> [Consigne] Recopiez le passage de l'extrait qui s'ouvre sur les mots « Cyril Magnon-Pujo 2013 » et se ferme sur « le système international) », en changeant « mercenaires » en « soldats de fortune ».

> [Extrait du texte]
**********
Cyril Magnon-Pujo 2013 (Des mercenaires aux compagnies de sécurité privée : Construction et pratiques de légitimation de la violence privée commerciale dans le système international)
Les compagnies de sécurité privée travaillent à légitimer leurs activités depuis le début des années 2000, cherchant à obtenir une acceptation au-delà de la reconnaissance gouvernementale. Ce processus de légitimation est décrit comme en cours et non linéaire, impliquant des actions plutôt que simplement de la rhétorique. L’auteur analyse les pratiques des compagnies de sécurité privée et leurs efforts pour établir une norme professionnelle qui définit leur rôle légitime, malgré la perception publique que l’usage de la force est un monopole de l’État. Ces entreprises se différencient des mercenaires et cherchent à légitimer leur intervention dans des domaines traditionnellement sous le contrôle de l’État. L’émergence de cette norme professionnelle reflète leur désir de regagner de la légitimité dans un domaine qui a été discrédité. Cependant, l’industrie de la sécurité privée s’appuie sur l’autorité de l’État pour valider leur norme, en mettant l’accent sur le monopole de l’État en matière de force physique légitime. La validation de l’État est considérée comme cruciale pour légitimer l’usage privé et externe de la force. En fin de compte, l’État est l’autorité suprême qui valide la légitimité construite par les compagnies de sécurité privée, qui prétendent être non offensives, non autonomes, contrôlées et non controversées.
Nicole Sunday Grove 2019 (Weapons of Mass Participation: Social Media, Violence Entrepreneurs and the Politics of Crowfunding for War)
L’auteur de cet article avance deux arguments essentiels. Tout d’abord, il souligne que les combattants engagés contre des groupes comme Daesh se distinguent des acteurs traditionnels de la sécurité privée, car leur motivation réside davantage dans la recherche d’une expérience violente, voire dans le plaisir de la violence, que dans la simple poursuite d’objectifs financiers ou professionnels. Ces combattants sont ainsi qualifiés d’“entrepreneurs de la violence,” remettant en question les conceptions habituelles de la sécurité privée. Deuxièmement, l’auteur met en lumière l’importance des plateformes en ligne de financement participatif dans la distribution de fonds pour ces combattants et leurs opérations auto-organisées, ce qui crée des formes hyper-médiatisées de patronage. Cela a pour effet de brouiller les distinctions entre civils et combattants, donnant aux donateurs individuels un rôle à la fois de producteurs et de consommateurs de sécurité, tout en remodelant les structures nationales et les modèles organisationnels conventionnels liés à la guerre. Dans l’ensemble, l’auteur explore comment les entrepreneurs de la violence émergent en marge des institutions étatiques, remodelant ainsi la politique et la souveraineté dans un contexte de guerre décentralisée et d’innovation violente. Ce qui rend ces entrepreneurs de violence politique au sens de Schmitt, c’est qu’ils tentent d’éliminer la vie d’un autre. Cela requiert une décision de nous contre eux, ami et ennemi. La décision souveraine vient hors du cadre de l’État, soit dans l’assemblage complexe et imaginée de communautés de financement en réseau, ou pas la singularité d’un homme armé.
Jack S. Levy et William R. Thompson 2010 (Causes of War)
**********
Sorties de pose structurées
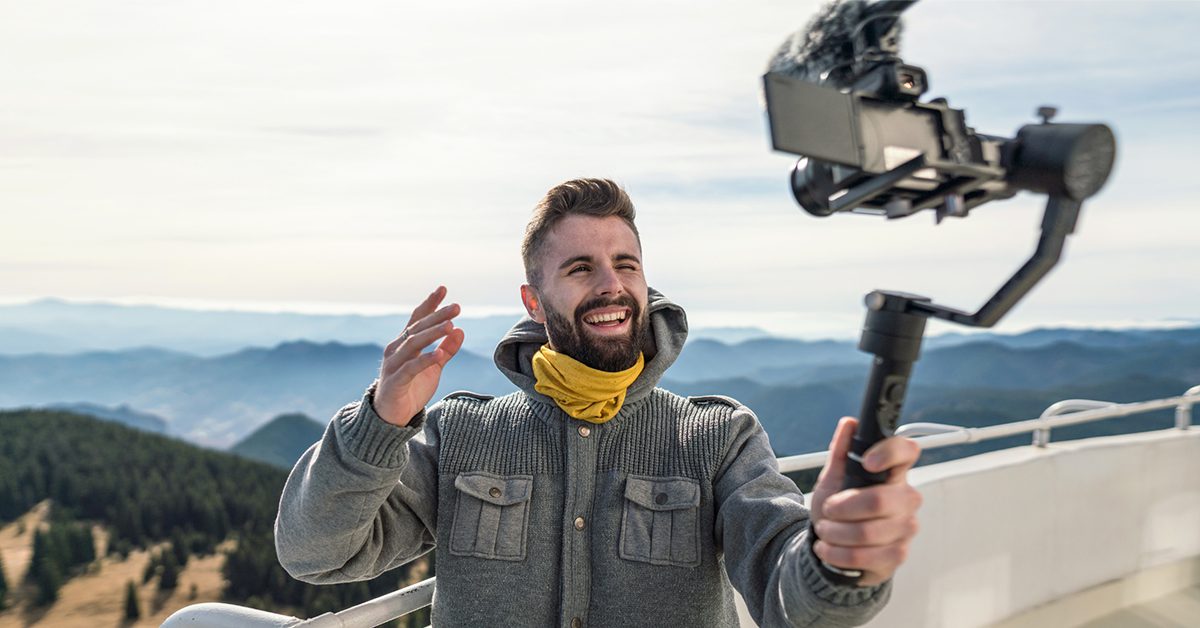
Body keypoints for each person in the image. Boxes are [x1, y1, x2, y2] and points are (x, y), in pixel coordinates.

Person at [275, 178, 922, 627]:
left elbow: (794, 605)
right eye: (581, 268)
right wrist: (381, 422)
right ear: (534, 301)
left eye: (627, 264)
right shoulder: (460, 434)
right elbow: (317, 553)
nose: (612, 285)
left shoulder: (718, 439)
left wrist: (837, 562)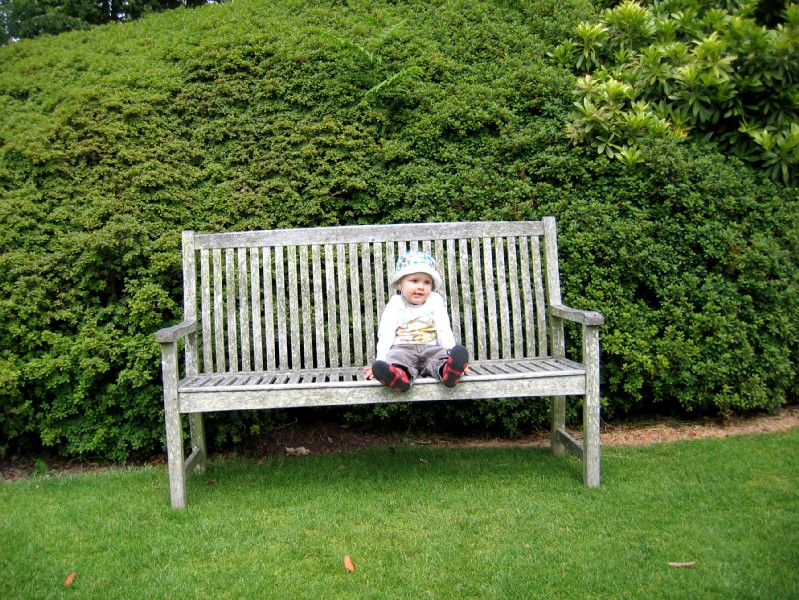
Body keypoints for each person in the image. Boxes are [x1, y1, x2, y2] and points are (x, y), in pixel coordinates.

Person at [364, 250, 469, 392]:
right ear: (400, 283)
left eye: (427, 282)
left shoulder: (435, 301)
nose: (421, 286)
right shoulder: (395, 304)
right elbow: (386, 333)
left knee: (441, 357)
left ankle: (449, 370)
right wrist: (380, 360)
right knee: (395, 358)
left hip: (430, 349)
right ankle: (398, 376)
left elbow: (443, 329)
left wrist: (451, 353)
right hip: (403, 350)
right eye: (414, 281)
**********
> [Exercice corrigé]
Cyril Magnon-Pujo 2013 (Des soldats de fortune aux compagnies de sécurité privée : Construction et pratiques de légitimation de la violence privée commerciale dans le système international)